Hong Kong-Japan visitor arrivals: 2005-2015
Japanese visitors accounted for 79% of the market in 2004 and declined to 72% in 2012, before falling to 59% in 2013 and then 54% in 2014, the last year that they account for the majority of the market. In 2015 Japanese visitors accounted for 41% of the market. Japanese visitors have declined: lower by 21% from their 2008 peak. Most of the change is due to the outbound Hong Kong market, which has tripled since 2010. In 2015 Hong Kong was Japan's fourth largest inbound market, constituting 7.7% of all arrivals (the third largest, Taiwan, was 18.6%).
As a regional market for Japan, Hong Kong will be an important source market to continue to drive Japanese tourism, especially to regional areas. Diversifying away from increasingly congested Tokyo and Osaka (in terms of airports and local tourism infrastructure) is important for Japan.
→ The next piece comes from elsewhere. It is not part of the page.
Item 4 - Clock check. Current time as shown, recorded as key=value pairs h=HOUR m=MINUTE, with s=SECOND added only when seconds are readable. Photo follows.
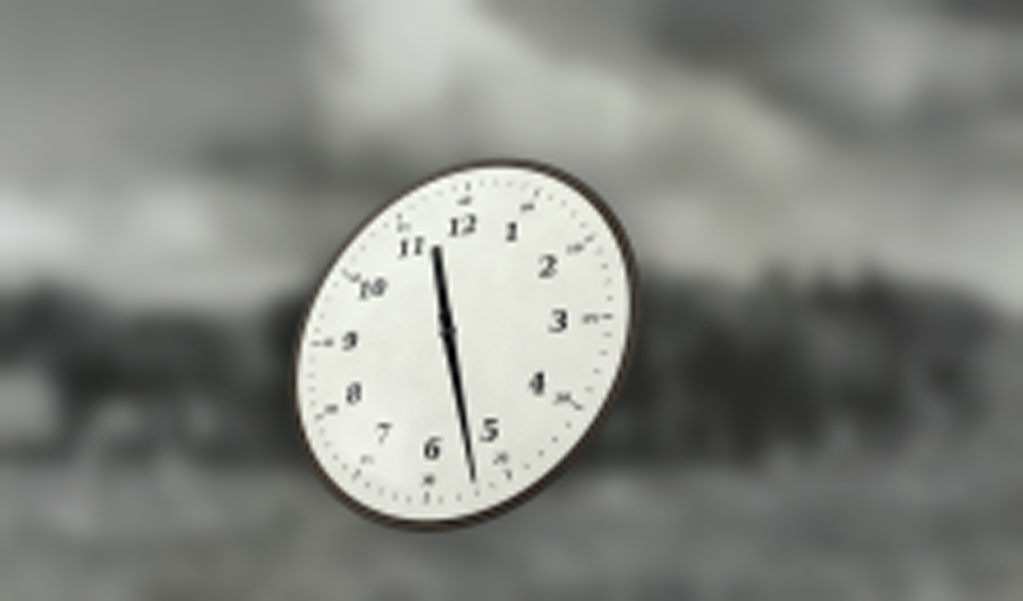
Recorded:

Early examples are the growing flights to secondary and tertiary Japanese markets, such as those to be launched in summer 2016 by HK Express.
Hong Kong-Japan visitor arrivals: 2005-2015
Tokyo and Osaka create an uneasy overlap, with probably more to come
The Hong Kong Airlines/HK Express developments in Japan run counter to many dual brand experiences. It is the LCC, not the FSC, that is established in the market and will be the larger entity. HK Express also arguably has a higher profile than Hong Kong Airlines.
For Hong Kong Airlines, the routes require an adaptation to a commercial strategy mostly anchored on linking mainland China and Southeast Asia. For HK Express, the routes may be an unwelcome beginning of greater overlap between the two and resulting antagonism. At the same time as Hong Kong Airlines is looking to grow in potential HK Express markets, HK Express will potentially overlap in Hong Kong Airlines markets as it seeks out Southeast Asian markets and destinations that are currently beyond its reach but accessible with new generation narrowbody aircraft.
The honeymoon is over. Competitors will be closely watching whether the combined Hong Kong Airlines/HK Express presence makes the sum greater than the parts, or possibly worse, as they compete with each other rather than third parties.